* **Vermeldingen**:
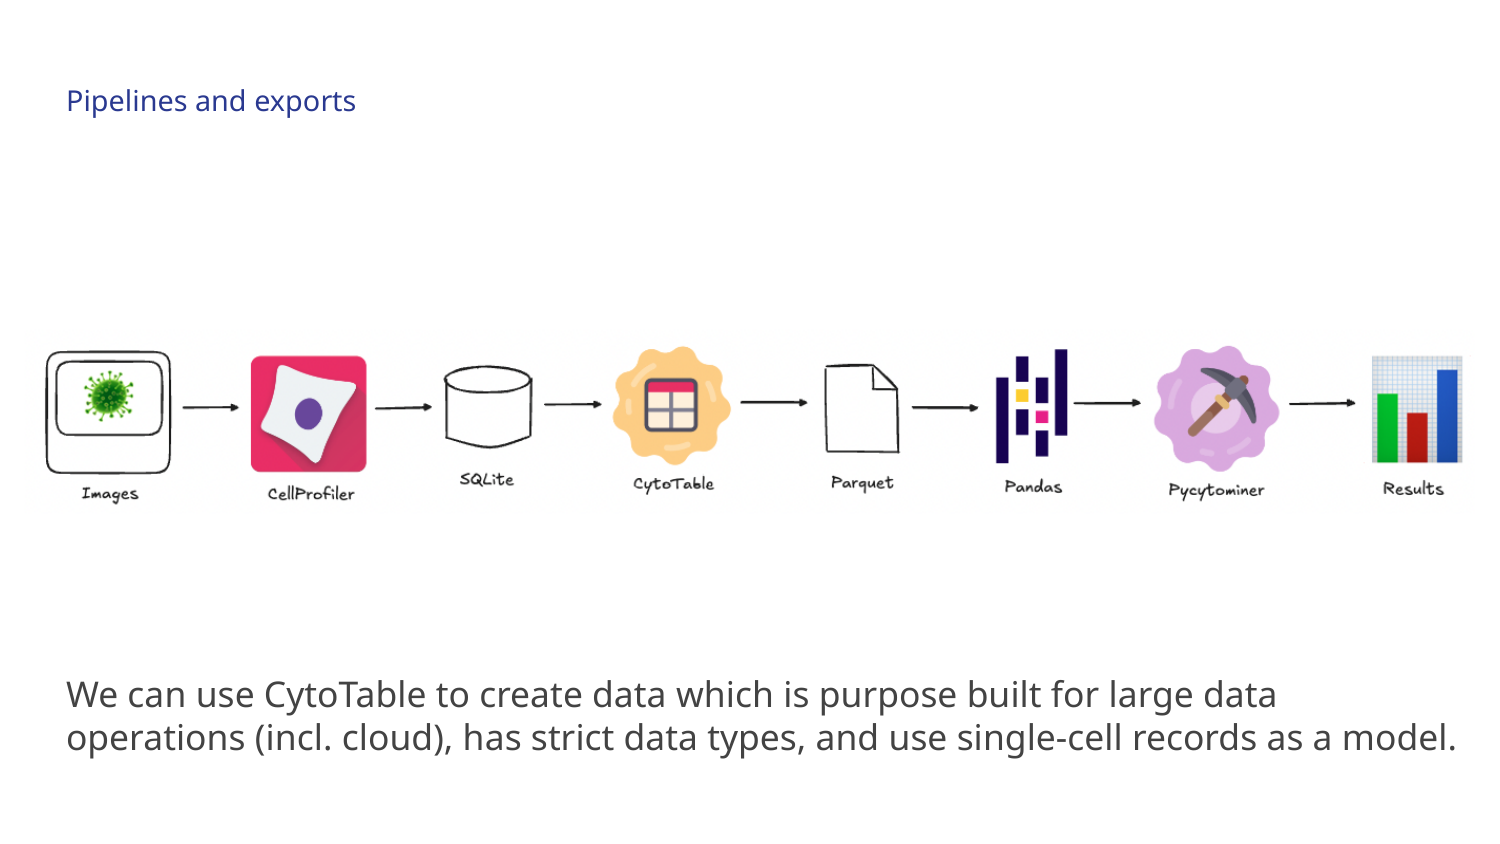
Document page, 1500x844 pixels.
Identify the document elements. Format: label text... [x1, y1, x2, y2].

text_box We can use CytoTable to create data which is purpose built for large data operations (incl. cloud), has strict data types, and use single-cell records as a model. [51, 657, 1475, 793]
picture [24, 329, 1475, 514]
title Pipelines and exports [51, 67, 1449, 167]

---

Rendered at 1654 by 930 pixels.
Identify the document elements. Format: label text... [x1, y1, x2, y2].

* **Opgave**: Verzamel uit de vermeldingen alle regels waarin het woord "pixels" staat. Hoofdletters en kleine letters tellen mee.

* **Antwoord op opgave**:
Document page, 1500x844 pixels.
Rendered at 1654 by 930 pixels.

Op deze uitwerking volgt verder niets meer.